- [Text shown]

I don't condone breaking laws but it's hard for me to want to crucify these guys when I used to load ice chest after ice chest of flounder up at Sea Wolf Park to "stock up the freezer" in a yearly fall ritual. Of coarse it was legal back then and as soon as we got back the neighbors were all called to come get a "mess of fish".

Times and laws change it just seems a little extreme talking about taking someones boat away for what many of us used to do.


----------



## Smackdaddy53 (Nov 4, 2011)

glennkoks said:


> I don't condone breaking laws but it's hard for me to want to crucify these guys when I used to load ice chest after ice chest of flounder up at Sea Wolf Park to "stock up the freezer" in a yearly fall ritual. Of coarse it was legal back then and as soon as we got back the neighbors were all called to come get a "mess of fish".
> 
> Times and laws change it just seems a little extreme talking about taking someones boat away for what many of us used to do.


Not extreme at all! It is so simple...don't break the law! We all get a booklet with the purchase of our license and the regs are on the internet. What more do we need? 
People used to shoot each other at card games and nothing would happen, times change!

Sent from my iPhone using Tapatalk


----------



## spurgersalty (Jun 29, 2010)

- [Listed records]
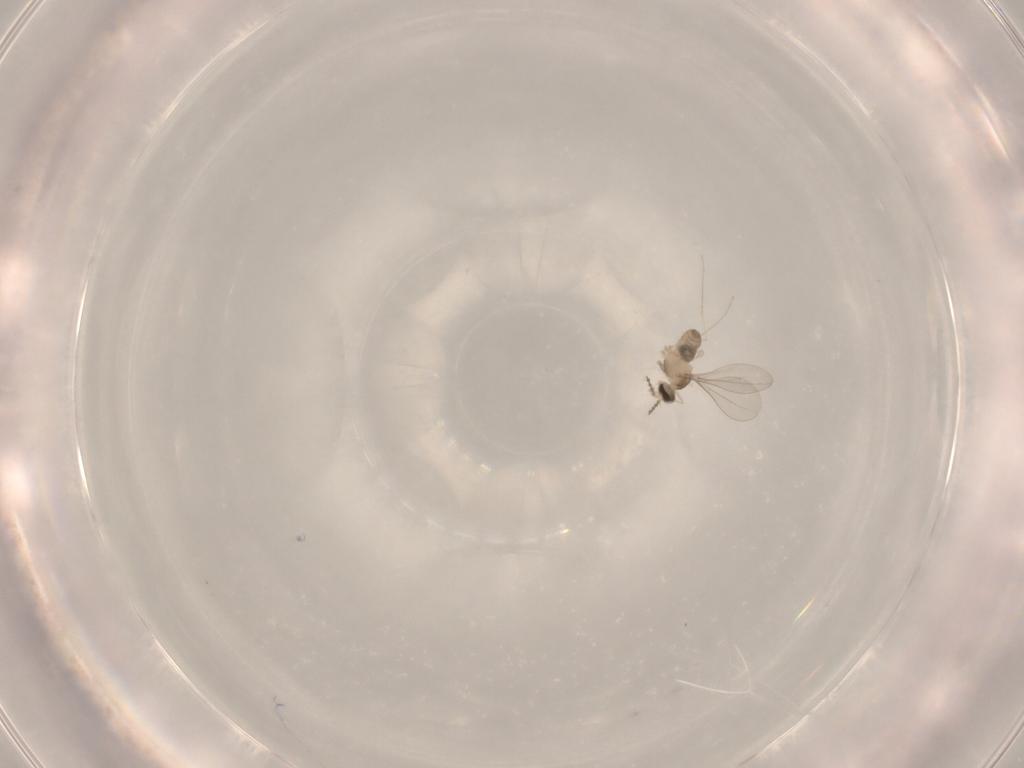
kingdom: Animalia
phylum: Arthropoda
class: Insecta
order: Diptera
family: Cecidomyiidae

- [What the task requires] Write the next part of the forum thread above about flounder catches and fishing laws, picking up right after its last line.

- [Answer for this exercise]
Smackdaddy53 said:


> Not extreme at all! It is so simple...don't break the law! We all get a booklet with the purchase of our license and the regs are on the internet. What more do we need?
> *People used to shoot each other at card games and nothing would happen, times change! *
> 
> Sent from my iPhone using Tapatalk


lol...dramatic, but makes the point!


----------



## jampen (Oct 12, 2012)

This is the way I interpret...

Launch in Texas you need a Texas license and when you exit the water you can only have Texas limits.

Launch in LA you must have LA license and can keep a LA limit.

While you're on the water, you can fish either side, with either license, but whoever's water your in, is the rules you have to follow.

So it is legal to fish in Texas water with a LA license, but you can only have a Texas limit in your boat.

You can fish LA water with only a TX license, but you may only keep a TX limit. You cannot return to a Texas ramp with a LA limit.

If you return to an LA ramp with more than a TX limit, you must have a LA license.

Bottom-line if you want to keep more than a TX limit, buy a LA license and launch in LA and stay in LA water.


----------



## StrikerX (Aug 31, 2009)

Blk Jck 224 said:


> I've been fishing Sabine for several years now, & NEVER haven I even seen a LA Game Warden. TPWD boys have been in my boat counting fish so many times that I should get a state emblem sticker, & be made an honorary officer. :cop:


They wanted to check out your Mexican with a bucket...lol


----------



## Blk Jck 224 (Oct 16, 2009)

StrikerX said:


> They wanted to check out your Mexican with a bucket...lol


Best deck wash system known to man Bro! :cheers:


----------



## WillieT (Aug 25, 2010)

yakamac said:


> I don't think its extreme at all, been fishing and hunting for nearly 50 years and never keep more than the limit. Just the way I was taught I guess:texasflag
> 
> Pretty stupid comment about a kid swiping a piece of bubble gum though


Seems extreme to me and I have been fishing and hunting over 60 years, since I was three. I don't think your punishment fits the crime. I do not condone breaking any hunting or fishing regulations, but it happens. Doesn't mean it should be a lifetime sentence.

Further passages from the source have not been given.